- Material for this task:
--- BEGIN ---

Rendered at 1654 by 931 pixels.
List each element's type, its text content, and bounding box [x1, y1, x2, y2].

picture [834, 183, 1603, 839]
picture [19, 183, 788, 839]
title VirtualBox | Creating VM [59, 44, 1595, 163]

--- END ---
--- BEGIN ---

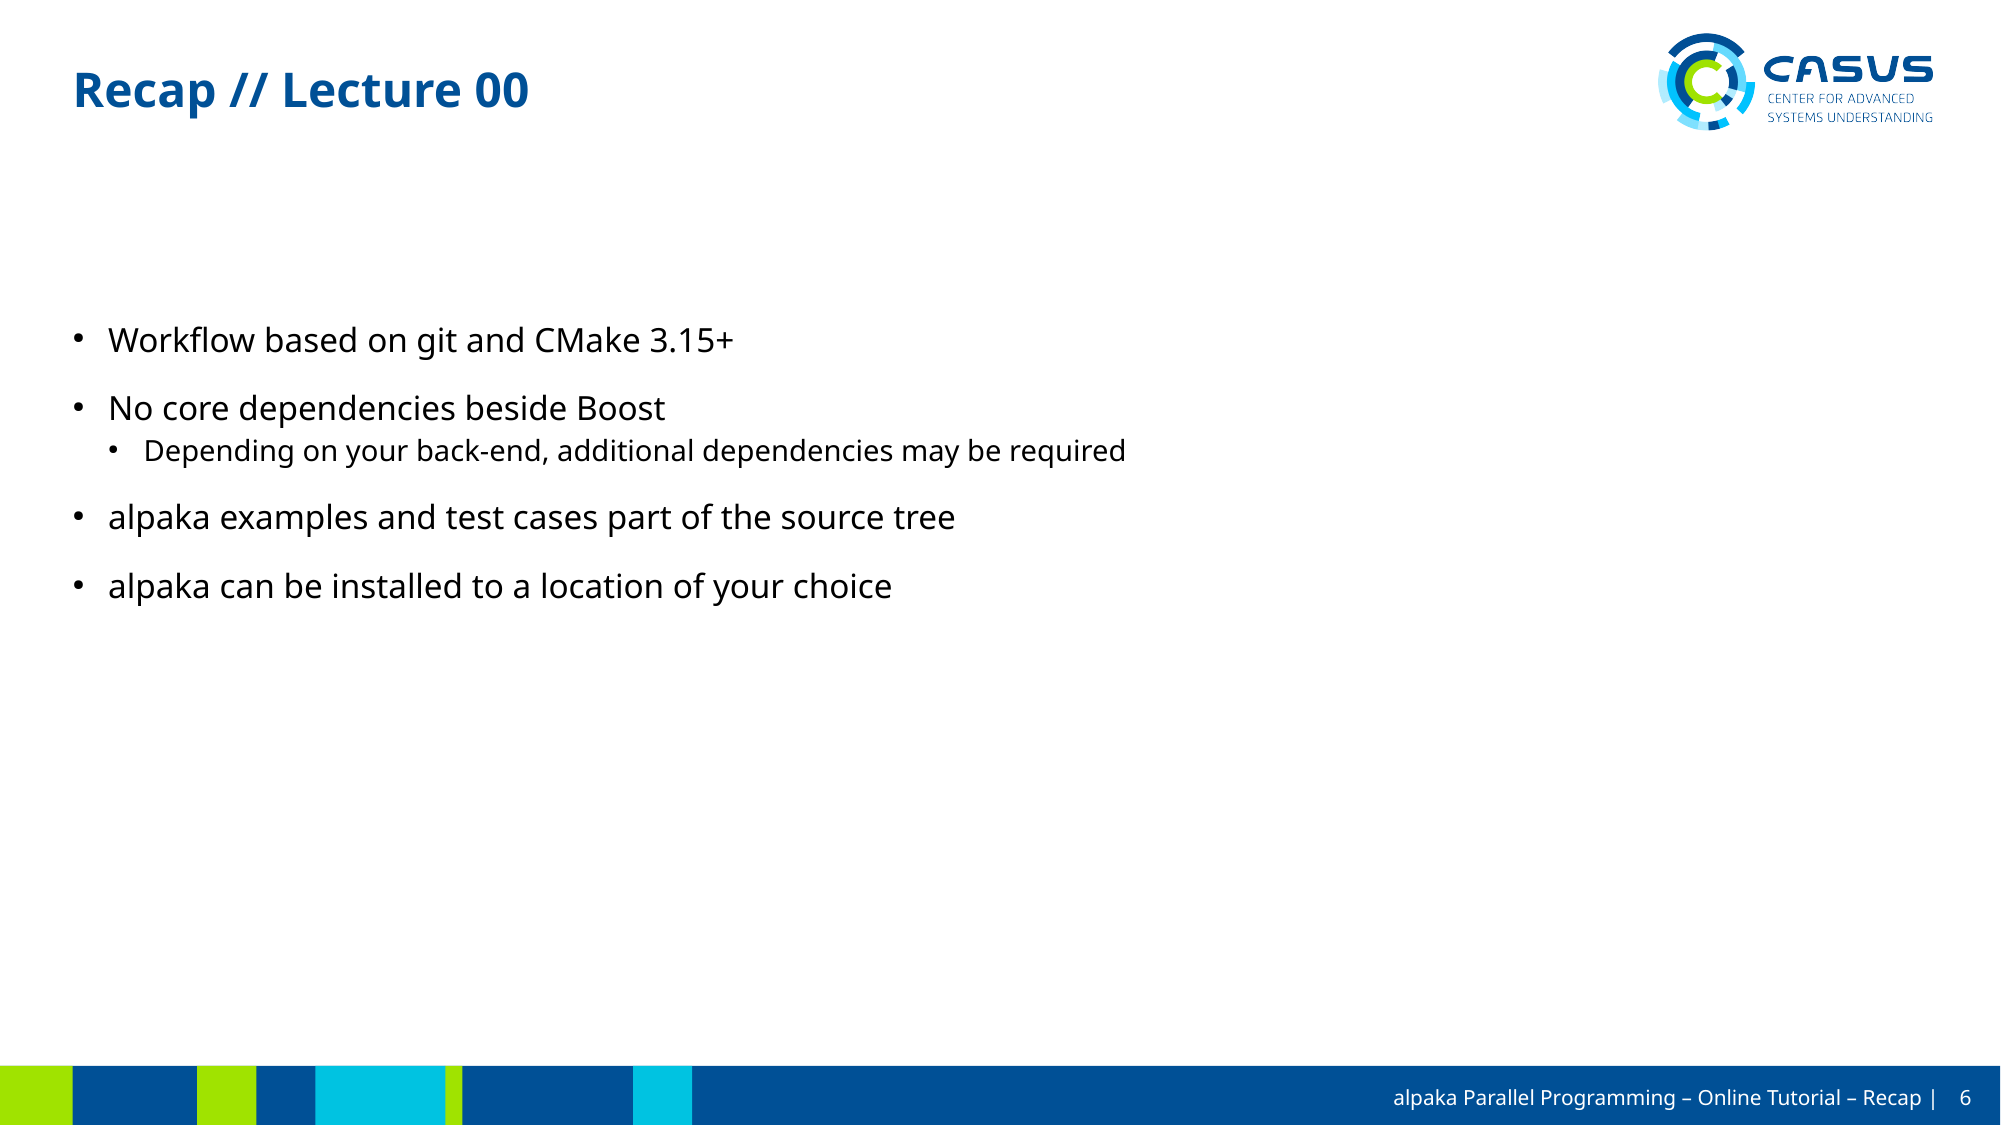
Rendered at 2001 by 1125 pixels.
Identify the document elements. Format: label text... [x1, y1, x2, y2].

--- END ---

Copy out the items' lines from the line with "Rendered at 2001 by 1125 pixels." up to and including the line with "Identify the document", word for word.

- Exercise result:
Rendered at 2001 by 1125 pixels.
Identify the document elements. Format: label text... [x1, y1, x2, y2].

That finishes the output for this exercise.